Graphic Reviews: The Fuse

The Fuse

Those who know me (and anyone who reads these articles) knows that I have a deep abiding love of Ed Brubaker’s writing. In large part, this is because Brubaker takes a genre which I tend to have relatively little interest in (crime/noir) and brings such depth and intensity to it that I fall in love despite myself. The style of The Fuse, written by Antony Johnston and illustrated by Justin Greenwood is similar in its draw. If you pitched me the idea of a police procedural taking place in a space station 22,000 miles above the Earth, I’d be curious but skeptical. Police procedurals aren’t exactly a rare breed even in the graphic novel world and it’s been done incredibly well by some very talented creators (Gotham Central immediately comes to mind) The Fuse takes the standard elements of a police procedural and rather than re-inventing, breathes new, intriguing life into them. This ongoing series is published by Image (seriously, they have all the most brilliant non-superhero comics) and is currently at 22 issues (3 collected volumes). If you like science fiction and a little detective work, I’ve got a recommendation for you.


The Fuse is the story of two police detectives, Ralph Dietrich, and Klem Ristovych who are responsible for ensuring law and order on The Fuse, an orbiting energy platform that has been jury rigged together into what’s known as Midway City. Ralph Dietrich is the newbie on the block, a hotshot German cop whose record has been spotless and who clearly has some secret in his past driving him to travel up into space to the unknown elements of the Fuse. When he’s paired with veteran Fuse cop Klem Ristovych, nothing goes exactly as planned. From the first moment that the two meet, it’s pretty clear they don’t see eye to eye. Dietrich even manages to insult Klem before even catching her name. This rookie/veteran set-up seems trite and like every other buddy cop thing you’ve ever seen or read, but somehow Johnston and Greenwood pull it off perfectly. As Dietrich and Klem get pulled into a rather sticky situation involving the sudden deaths of some “cablers” (the Fuse’s version of homeless people), things go from bad to worse and the detectives’ own connections draw them deeper and deeper into the mess. Klem and Dietrich have to figure out who they can trust in a city full of vagabonds, never an easy task. And that’s just in volume one! The following volumes have the detectives dealing with underground racing syndicates, terrorism and the advent of Perihelion, the day that the Fuse station is closest to the Sun and one in which the Fuse goes a little mad.

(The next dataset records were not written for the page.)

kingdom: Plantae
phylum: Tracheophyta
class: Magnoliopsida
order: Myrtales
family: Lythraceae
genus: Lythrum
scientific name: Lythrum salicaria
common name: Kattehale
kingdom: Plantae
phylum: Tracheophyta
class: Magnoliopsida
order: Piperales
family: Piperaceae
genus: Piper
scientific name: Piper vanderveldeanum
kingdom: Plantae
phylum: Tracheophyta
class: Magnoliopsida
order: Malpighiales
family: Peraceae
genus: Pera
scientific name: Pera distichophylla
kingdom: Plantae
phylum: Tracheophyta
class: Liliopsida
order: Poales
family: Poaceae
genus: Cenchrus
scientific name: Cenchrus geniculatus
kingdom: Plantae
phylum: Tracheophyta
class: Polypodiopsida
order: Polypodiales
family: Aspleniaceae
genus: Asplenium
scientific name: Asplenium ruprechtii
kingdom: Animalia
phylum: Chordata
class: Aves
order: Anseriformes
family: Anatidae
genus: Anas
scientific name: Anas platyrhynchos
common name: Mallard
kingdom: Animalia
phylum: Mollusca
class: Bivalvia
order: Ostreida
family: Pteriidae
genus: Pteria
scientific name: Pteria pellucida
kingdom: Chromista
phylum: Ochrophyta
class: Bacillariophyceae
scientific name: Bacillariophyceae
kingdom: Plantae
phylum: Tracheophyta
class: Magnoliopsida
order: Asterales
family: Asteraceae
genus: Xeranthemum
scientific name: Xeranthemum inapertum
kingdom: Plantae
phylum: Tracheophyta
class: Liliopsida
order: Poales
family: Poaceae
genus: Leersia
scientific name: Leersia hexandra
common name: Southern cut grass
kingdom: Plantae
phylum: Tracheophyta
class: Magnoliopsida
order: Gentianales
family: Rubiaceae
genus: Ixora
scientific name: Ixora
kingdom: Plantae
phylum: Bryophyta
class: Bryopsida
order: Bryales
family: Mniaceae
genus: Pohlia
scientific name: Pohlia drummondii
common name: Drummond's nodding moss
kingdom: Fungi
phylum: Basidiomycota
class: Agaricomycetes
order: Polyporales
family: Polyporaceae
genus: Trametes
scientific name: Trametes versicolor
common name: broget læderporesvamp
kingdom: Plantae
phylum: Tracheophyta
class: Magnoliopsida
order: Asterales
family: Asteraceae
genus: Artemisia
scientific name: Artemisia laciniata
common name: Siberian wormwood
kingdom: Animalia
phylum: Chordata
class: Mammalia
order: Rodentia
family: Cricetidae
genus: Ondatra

As I mentioned previously, it’s really the characterization and intensity of the Fuse that make it such a brilliant story. While space cops investigating murders and underground racing rings does sound interesting, I don’t think the plotlines in the series are particularly ground breaking. What makes the story so good is that Klem and Dietrich aren’t just cardboard cutouts of their particular roles. Sure, Klem is gruff and takes no shit from anybody, especially not her newbie partner, but she’s more than that. She’s a mother whose son is entangled in things she doesn’t approve of, a woman whose stubbornness and temper lead her into all kinds of trouble, and a cop so old that everyone jokes about death being her retirement. She’s fascinatingly faceted and Dietrich has his own dark secrets. The combination of the two makes for some compelling interactions that bring new life to a relatively tired genre. And the characterization isn’t just limited to the main characters. There’s depth to the side characters and those weaving in and out of the crimes that I honestly am not used to seeing outside of a Brubaker story. The artwork is also brilliant. It relies on an impressionistic style that is stays largely with a neutral palette which allows the depth of the characters to really come through and for the violence to seem like an aberration rather than just a gory mess. The combination of the two creators is one that should not be missed. Also, the humor is pretty damn spot on and exactly as grim as you’d expect.


If you enjoy science fiction at all, I can’t help but want to shove The Fuse in your face. It’s a brilliantly written and brilliantly illustrated story which takes familiar elements and makes them fascinating. It’s full of fun, dark little secrets and all the corruption and crime you could want out of a space procedural. Image Comics has made a reputation of having series which take some risks and push boundaries and I am very pleased to say that The Fuse, while not ground breaking, is one of the better crime stories that I’ve read in a long time. Go check it out!